Here we have two cheesy pasta treats which are so enthusiastic they have exclamation marks. One contains real broccoli floret pieces and is good for you!, while the other in ready in 5! and makes the bold claim of being gloriously tasty.
‘Warning requires cooking – in a proper pan!’
First up the Asda Good For You
Number of ingredients: 15 including broccoli (1.6%)
Description: Spaghetti in a cheese flavoured sauce with broccoli floret pieces
The first thing you notice when you open the packet is that it contains real spaghetti. No that’s not true, the first thing you notice when you tear through the foil is the acrid, over-powering, eye-watering smell of vomit. Then you notice the spaghetti which actually isn’t ‘real’ but stunted with a strange rough texture.
The preparation consists of emptying the contents into a saucepan, adding the prescribed amount of boiling water and simmering for 8 minutes. That’s 8 minutes during which your kitchen will be filled with the heady aroma of bubbling vomit. To serve, slop into a dish and stand back in horror.
On the plus side, the pasta was not too soggy. On the negative side, the sauce had separated and tasted like salty custard with a hint of vomit. The much heralded broccoli floret pieces were minuscule, crunchy and strangely fishy.
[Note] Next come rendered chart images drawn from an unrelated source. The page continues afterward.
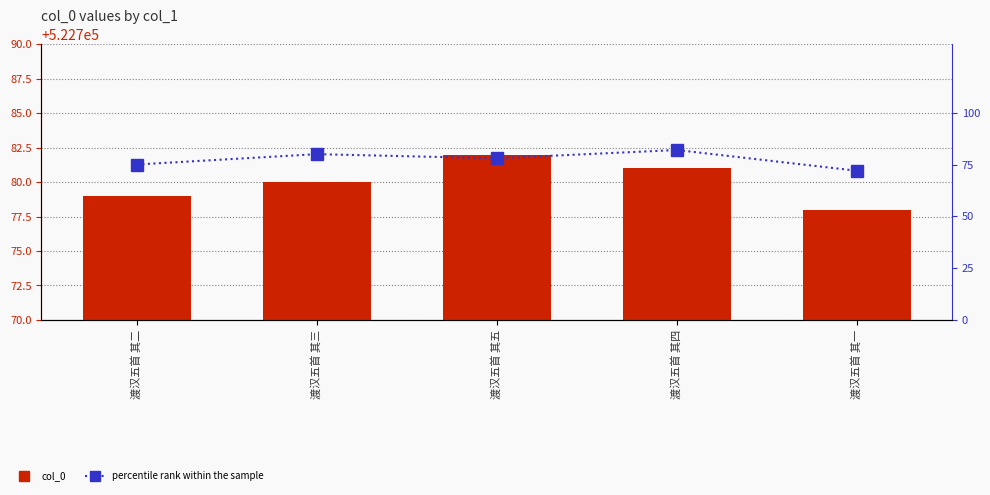

What are all the series names shown in the legend?

col_0, percentile rank within the sample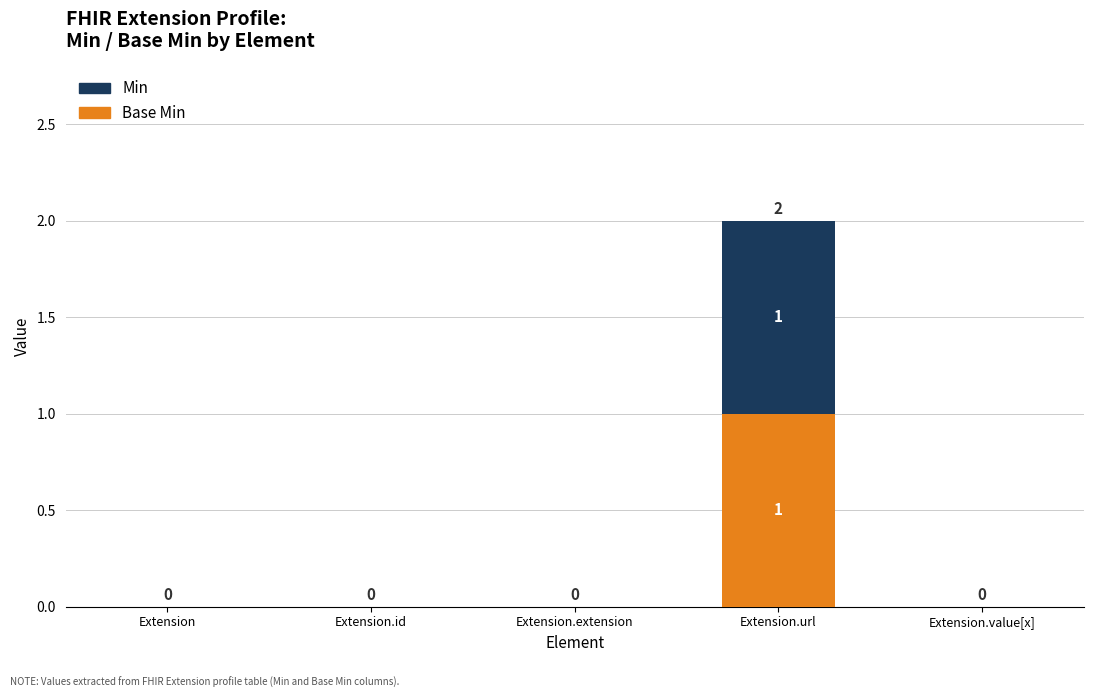

Does the chart contain stacked bars?

Yes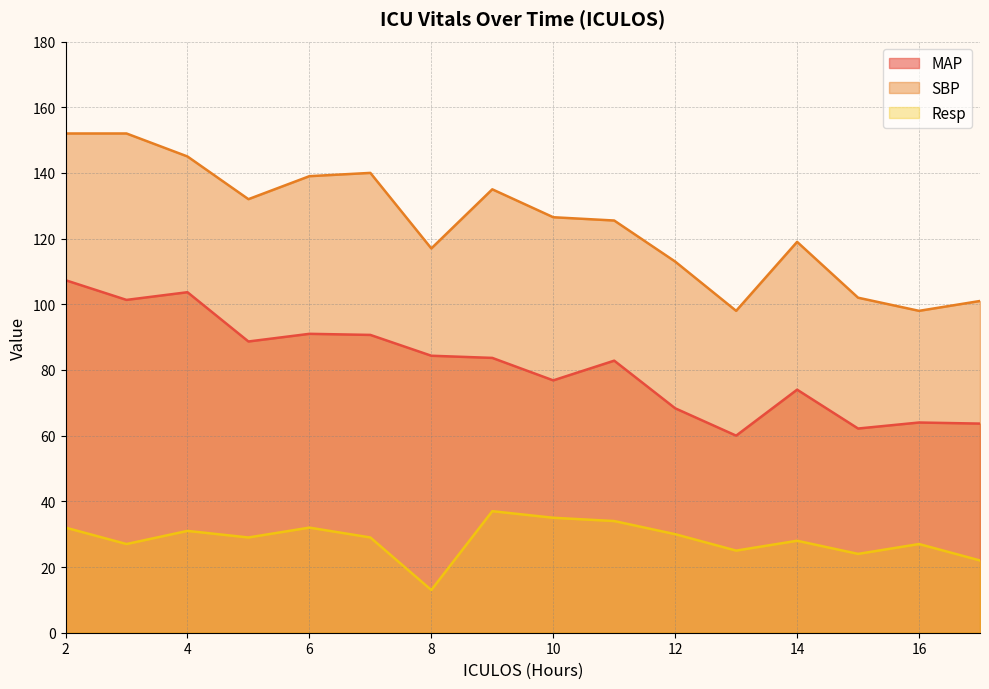

True or false: Resp and SBP intersect in this chart.

False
Conclusion: Fake spaghetti in a runny puke sauce.
Next the Ainsley ‘Meal in 5!’
Number of ingredients: 26 including dried vegetables (4.5%)
Price: 66p (reduced from 99p)
Description: A gorgeously Tasty Meal in minutes…
Now I actually found this in Waitrose (albeit on the clearance shelf) so we must be talking about a quality product here. Besides, Ainsley Harriott is a serious world-renowned chef who wouldn’t sully his reputation by putting his name to a range of glorified Pot Noodle, would he?
The contents are the now familiar combination of micro pasta and yellow dust.
As usual the pasta was soggy and overcooked and the sauce salty and runny. There was a background taste of reconstituted dried vegetables of a non-specific nature. Carrot was seen.
Conclusion: Neutral enough to be inoffensive and would probably be a welcome meal if you were stuck halfway up the side of a mountain.
Winner: Ainsley by a long way although to be fair the benchmark was a bowl of sick.